Il messaggio è urgente e deve parlare chiaro: l’Ucraina è alle prese con un nemico indomabile ed è un Paese che va aiutato con ogni mezzo. Il documentario tiene a sottolineare anche un obbligo morale derivato da una certa responsabilità statunitense, delineata nella prima parte del film. Nel 1994 viene siglato il Memorandum di Budapest: l’Ucraina rinuncia alle armi nucleari sovietiche stoccate sul proprio territorio, ma l’amministrazione di Clinton non fu pronta a sostenere militarmente il Paese. Altrettanto influente nella realizzazione del film, per i registi come per la cultura statunitense in generale, è la ricerca di indipendenza e libertà, forse la vera protagonista di questo documentario.

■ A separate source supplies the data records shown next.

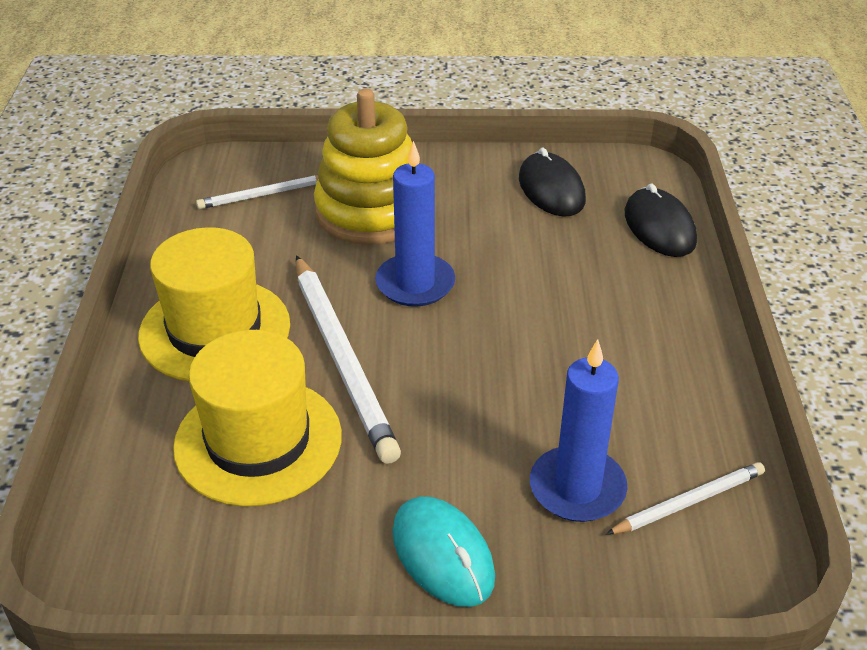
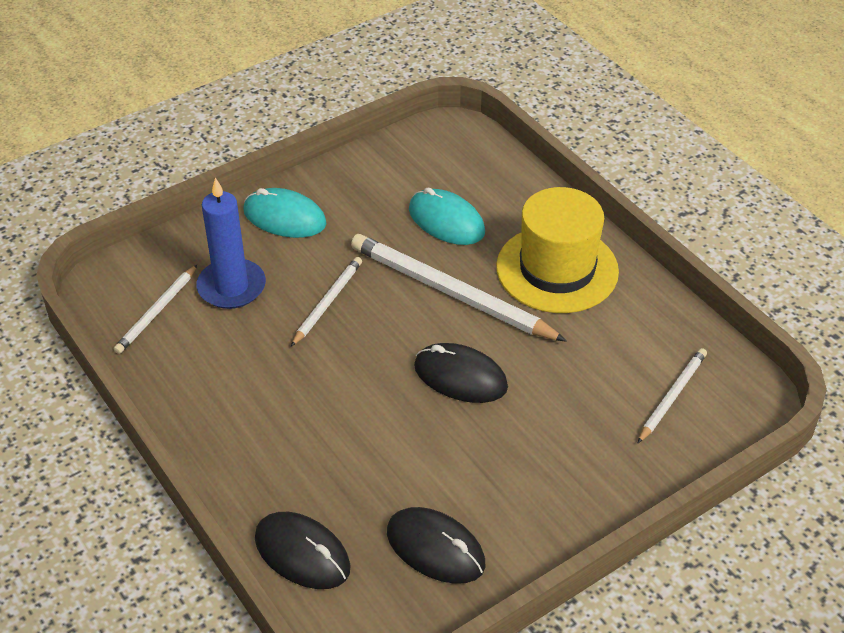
camera: 145 degrees right, 5 degrees up
(258, 441) = (446, 221): yellow hat -> turquoise mouse
(371, 211) = (567, 428): yellow stacking toy -> none
(415, 284) = (460, 377): blue candle -> black mouse
(480, 413) = (327, 302): none -> white pencil

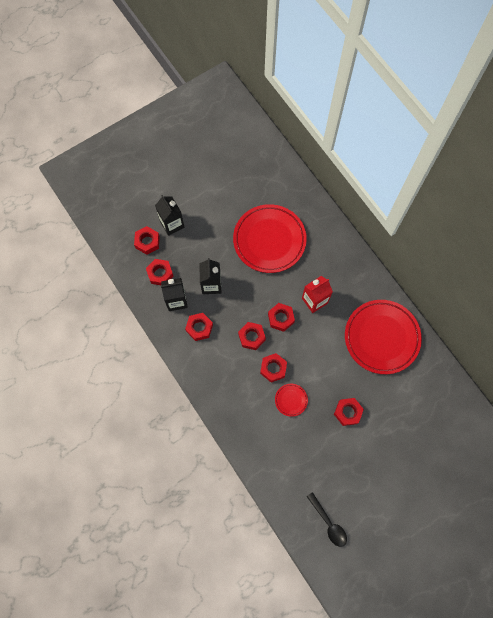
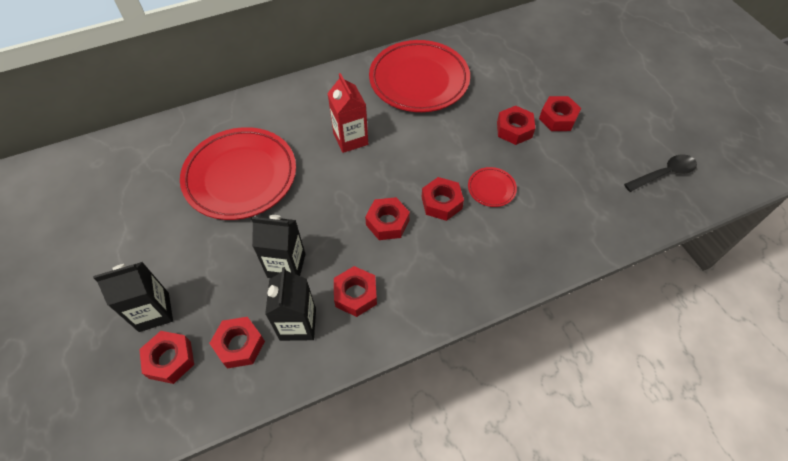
camera: 80 degrees left, 15 degrees down
(281, 318) = (367, 182): red nut -> red nut (558, 118)

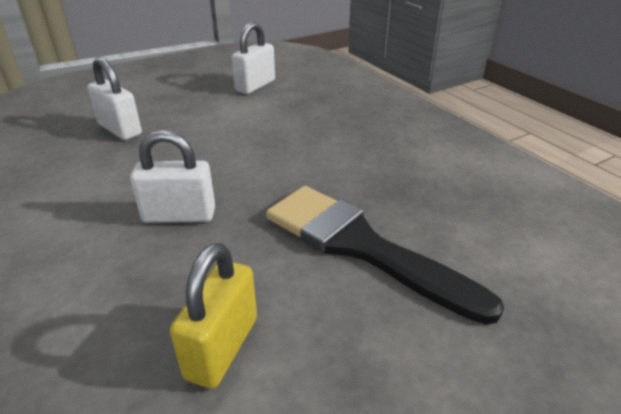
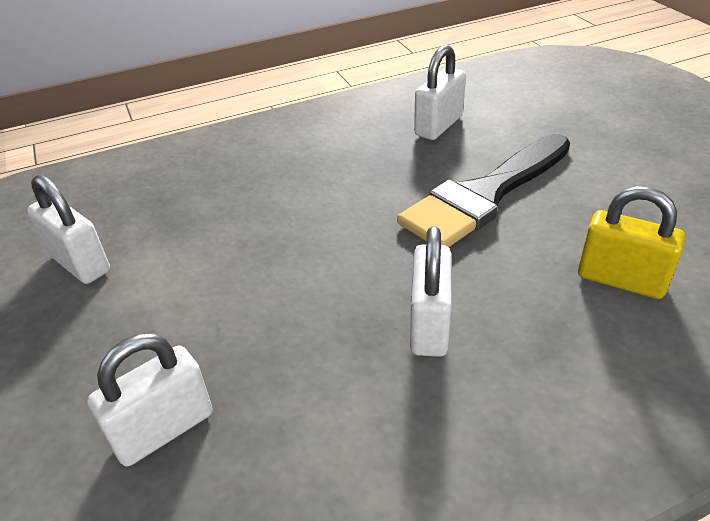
camera: 80 degrees left, 5 degrees up
(488, 213) = (438, 125): none -> white padlock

Dalle donne militari ucraine che combattono sul fronte, alle dichiarazioni di Robert O’Brien, ex consigliere della sicurezza nazionale degli Stati Uniti, ai commenti dell’attivista Julija Marusevska, la pluralità delle testimonianze raccolte permette un resoconto veritiero, che non è un forzato elogio di un leader, ma un’analisi sincera di un’impresa e di una forza d’animo incredibile.
I diversi tipi di riprese, dalla camera a mano alla macchina da presa fissa, come le diverse fonti visive, dalle immagini di cronaca a quelle della serie tv che ha lanciato Volodymir Zelens’kij, riecheggiano il caos della guerra e, al contempo, la confusione mediatica degli ultimi anni.
“Gli studi antropologici hanno mostrato che la longevità è conseguente alla comunità e in mezzo al disastro della guerra gli ucraini hanno risposto con un senso di collettività indistruttibile”, ha sottolineato Penn.
“Non è un film sulla guerra ma un film sull’amore”, ha concluso come meglio non si poteva una giornalista ucraina in conferenza stampa.